Teacher’s pets and teacher’s kids are NOT the same thing.
Teacher’s pet is defined as the teacher’s favorite student. A teacher kid is a label for students who have a parent that works for the school you go to. In my case my dad is Alex Neff, mathematics teacher.
Almost every time I’ve met someone new, the conversation goes as follows:
“Oh you’re a Neff? Are you related to Mr. Neff?”
Yes. I don’t know why but every time I get asked this, I feel a pang of annoyance. Maybe it’s the fact that I answer that question many times. Or maybe it’s just the fact that they could be judging by that simple question. “Oh you’re a Neff?”
And all of a sudden you’re tagged like a cow at a country fair. And like the cow, you can’t read what the tag says. It could be saying, ‘Wow this chick is great because she’s related to Mr. Neff!’ but it could also be saying ‘She’s a teacher’s kid, you can’t tell her anything because her dad will find out.’
Ahem.
That last phrase is something teacher’s kids never hear about themselves, but always about the others. Just because my dad works at the school doesn’t mean that I’m not a trustworthy person. I can’t count the number of times I’ve felt left out of something because other people think that my dad will find out. It’s a hard truth but most teacher’s kids survive it.
Also on the other hand of the spectrum, people also think that me being a teacher’s kid, that if I listen to their complaints about the school, I can tell my dad to fix them. Well, my dad is a math teacher, not an administrator. I always end up listening to them and giving my suggestions, but I can’t magically make their problems go away. In the end, I always end up telling them that they should join Cougar Advisory Council or talk to their counselor to get their problems solved.
Teacher’s kids also get teased and ridiculed of being the teacher’s pet. As stated above, a teacher’s pet and kid are two completely different things with only one word difference. Now that doesn’t mean a teacher’s kid can’t be a teacher’s pet, but they should never go hand in hand automatically.

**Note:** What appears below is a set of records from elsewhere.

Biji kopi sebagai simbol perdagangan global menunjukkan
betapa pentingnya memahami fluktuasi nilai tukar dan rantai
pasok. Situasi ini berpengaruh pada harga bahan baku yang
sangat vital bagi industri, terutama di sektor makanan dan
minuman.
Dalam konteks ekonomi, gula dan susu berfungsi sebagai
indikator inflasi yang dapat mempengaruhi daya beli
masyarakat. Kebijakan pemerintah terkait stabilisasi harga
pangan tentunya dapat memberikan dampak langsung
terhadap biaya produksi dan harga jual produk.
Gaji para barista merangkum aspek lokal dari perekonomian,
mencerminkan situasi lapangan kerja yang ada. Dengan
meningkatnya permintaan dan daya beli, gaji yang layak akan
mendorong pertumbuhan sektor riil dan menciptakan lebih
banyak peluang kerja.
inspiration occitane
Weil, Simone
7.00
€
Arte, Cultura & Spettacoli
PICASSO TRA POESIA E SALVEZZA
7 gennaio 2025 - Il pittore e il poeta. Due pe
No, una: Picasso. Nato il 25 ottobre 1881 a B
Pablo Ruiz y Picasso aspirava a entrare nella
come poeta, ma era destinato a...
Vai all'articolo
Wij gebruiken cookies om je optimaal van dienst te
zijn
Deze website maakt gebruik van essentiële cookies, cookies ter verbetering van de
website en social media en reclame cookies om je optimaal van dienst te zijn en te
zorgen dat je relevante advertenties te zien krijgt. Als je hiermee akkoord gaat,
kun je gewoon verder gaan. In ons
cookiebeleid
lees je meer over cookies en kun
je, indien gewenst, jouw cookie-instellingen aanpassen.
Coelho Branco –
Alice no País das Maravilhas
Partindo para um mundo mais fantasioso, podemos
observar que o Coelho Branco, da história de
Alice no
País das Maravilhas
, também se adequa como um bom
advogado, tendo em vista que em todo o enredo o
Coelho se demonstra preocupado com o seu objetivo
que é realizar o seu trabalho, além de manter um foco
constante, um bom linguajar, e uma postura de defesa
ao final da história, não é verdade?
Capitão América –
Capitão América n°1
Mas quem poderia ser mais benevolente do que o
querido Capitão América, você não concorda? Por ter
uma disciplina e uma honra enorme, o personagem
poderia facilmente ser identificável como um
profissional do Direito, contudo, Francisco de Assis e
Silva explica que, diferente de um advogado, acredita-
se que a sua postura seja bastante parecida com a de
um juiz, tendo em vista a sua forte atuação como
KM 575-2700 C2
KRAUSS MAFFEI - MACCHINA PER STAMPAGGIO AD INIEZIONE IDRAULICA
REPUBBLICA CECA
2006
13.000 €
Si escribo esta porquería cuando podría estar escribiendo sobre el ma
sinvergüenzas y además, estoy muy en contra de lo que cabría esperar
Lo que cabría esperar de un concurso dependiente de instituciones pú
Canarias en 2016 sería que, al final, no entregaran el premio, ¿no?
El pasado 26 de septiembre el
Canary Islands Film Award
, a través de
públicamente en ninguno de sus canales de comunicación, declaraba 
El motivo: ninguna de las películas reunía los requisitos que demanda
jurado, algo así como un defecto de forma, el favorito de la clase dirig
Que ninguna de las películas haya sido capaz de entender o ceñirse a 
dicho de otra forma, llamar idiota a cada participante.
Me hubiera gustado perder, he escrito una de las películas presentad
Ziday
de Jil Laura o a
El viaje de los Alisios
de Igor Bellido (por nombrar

Another misconception is that the smartness of the child is directly correlated to the parent. For some cases, that might possibly be true, but in my case it isn’t. I have been taking advanced classes since middle school, especially in math class. In middle school, most people didn’t think anything else of me other than the fact that I was smart. That changed after I got to high school.
After day one of high school, upperclassmen, and even a few teachers, thought that I was only as smart as my dad, which isn’t so. I’m in Advanced Algebra 2 and I normally get my work done on my own. My dad may be an AP Statistics and Advanced Geometry teacher, but I only get help from him when I need it. People don’t really get the fact that the two things are different. At least once a day, for example answering a difficult question and I get it right, the people around me say: ‘How’d she know that?’ ‘Well her dad’s a math teacher.’ After a while you just get used to the fact that this will continue to happen and look like a smart aleck with a smile on your face.

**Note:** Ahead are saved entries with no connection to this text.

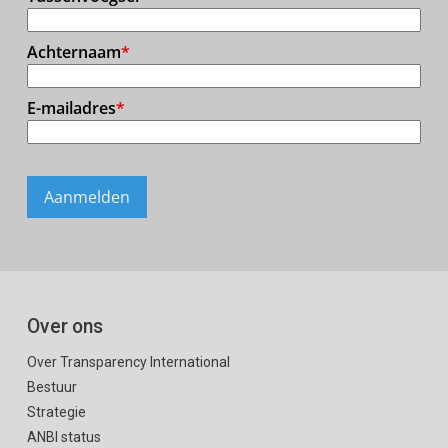
Over ons
Over Transparency International
Bestuur
Strategie
ANBI status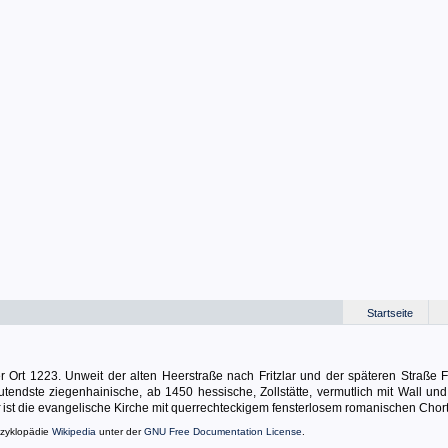
Startseite
 Ort 1223. Unweit der alten Heerstraße nach Fritzlar und der späteren Straße Fr
endste ziegenhainische, ab 1450 hessische, Zollstätte, vermutlich mit Wall un
ist die evangelische Kirche mit querrechteckigem fensterlosem romanischen Chor
nzyklopädie
Wikipedia
unter der
GNU Free Documentation License
.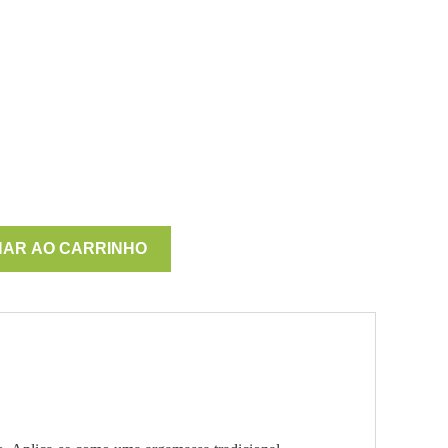
NAR AO CARRINHO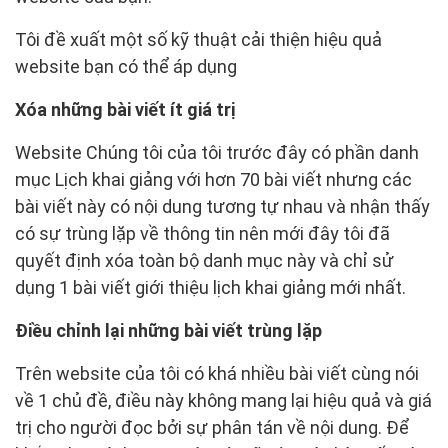
Tôi đề xuất một số kỹ thuật cải thiện hiệu quả
website bạn có thể áp dụng
Xóa những bài viết ít giá trị
Website Chúng tôi của tôi trước đây có phần danh
mục Lịch khai giảng với hơn 70 bài viết nhưng các
bài viết này có nội dung tương tự nhau và nhận thấy
có sự trùng lặp về thông tin nên mới đây tôi đã
quyết định xóa toàn bộ danh mục này và chỉ sử
dụng 1 bài viết giới thiệu lịch khai giảng mới nhất.
Điều chỉnh lại những bài viết trùng lặp
Trên website của tôi có khá nhiều bài viết cùng nói
về 1 chủ đề, điều này không mang lại hiệu quả và giá
trị cho người đọc bởi sự phân tán về nội dung. Để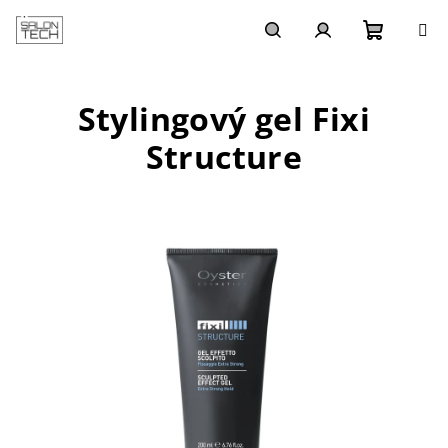
Přejít
na
obsah
Nákupn
Hledat
Přihlášení
Stylingový gel Fixi
košík
Structure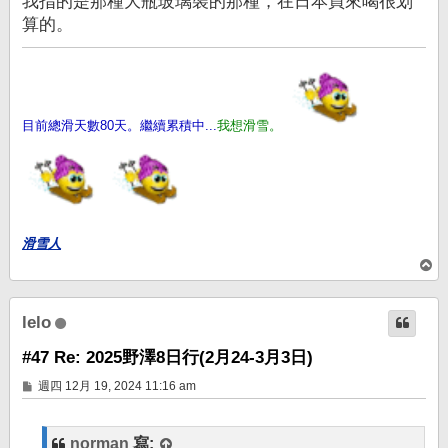
我指的是那種大瓶玻璃裝的那種，在日本買來喝很划
算的。
目前總滑天數80天。繼續累積中...
我想滑雪。
滑雪人
回
頂
端
lelo
#47 Re: 2025野澤8日行(2月24-3月3日)
文
週四 12月 19, 2024 11:16 am
章
norman
寫: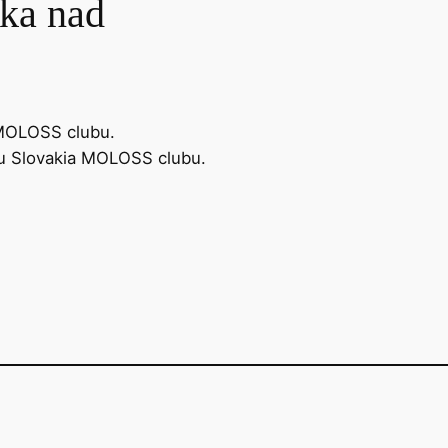
ka nad
a MOLOSS clubu.
u Slovakia MOLOSS clubu.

Another question we teacher’s kids get asked a lot is: “Is it weird seeing your parent here every day?”
My answer is no, not really. It’s like seeing a sister or a cousin every day. It’s not like I spend every minute in his room, but it’s also not like I try to avoid him like the kid after gym who doesn’t have deodorant. It gives me an advantage over other families because I get to see my dad every day during school, when others can’t see theirs. It also gives me a sense of security, knowing that my dad will be there every day if I’d need him.
The final question that you get asked as a teacher’s kid is: “Was it awkward having him as a teacher?”

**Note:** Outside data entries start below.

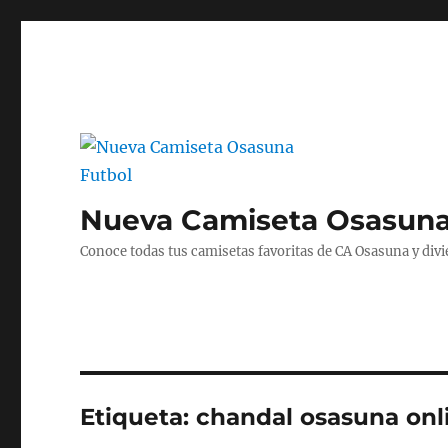
Nueva Camiseta Osasuna
Conoce todas tus camisetas favoritas de CA Osasuna y divié
Etiqueta:
chandal osasuna onl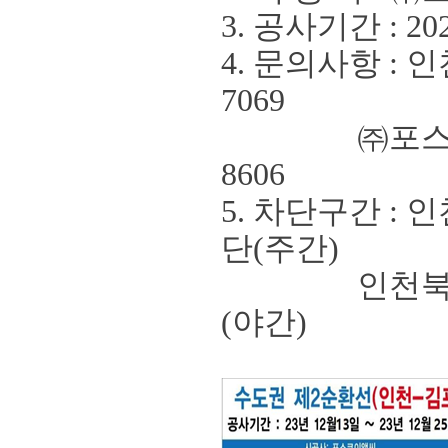
3. 공사기간
: 20
4. 문의사항
:
인
7069
㈜
포
8606
5.
차단구간
:
인
단
(
주간
)
인천북항터
(
야간
)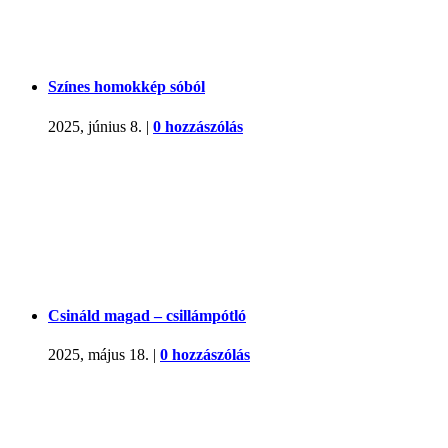
Színes homokkép sóból
2025, június 8.
|
0 hozzászólás
Csináld magad – csillámpótló
2025, május 18.
|
0 hozzászólás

No, it wasn’t. I loved having my dad as a teacher. For students, one of the hardest parts of the transition to a new school year is getting to know their new teachers. Having my dad as a teacher was great because I already knew what he was like at home and I knew he’d be the same person at school. Having Advanced Geometry with my dad gave a whole new light on the experience of being a teacher’s kid. After last year, I know exactly how students feel when they come up to me to say,’Mr. Neff was my favorite teacher.’ To be honest, I completely agree with them.
And after I answer that question, the 100% response is “Really? I think it would be.”
I never know how to respond to that. Normally I just say ‘No, it’s fine’ but I never really know what to say to someone else’s blatant opinion. You could be harsh and say, ‘Well it would be if it was your dad,’ but that isn’t polite. I could also talk on and on about how great my dad is, but I don’t think that would really respond to the statement.
Being a teacher’s kid you see and hear many things that you wouldn’t hear if you weren’t one. Although some teachers feel like it’s their reward to pick on teacher’s kids when they get one, but most are just polite. There is no special treatment given to the teacher’s kids.
As my dad would say, “Be good and stay out of trouble.”
Kristine Howser • May 31, 2012 at 1:36 pm
Great article. I can relate since I was a teacher’s kid and a principal’s kid too. You learn to take the good with the bad. Yes, you do survive it and live to tell the stories. You will look back some day at all of this and realize the good outweighs the bad.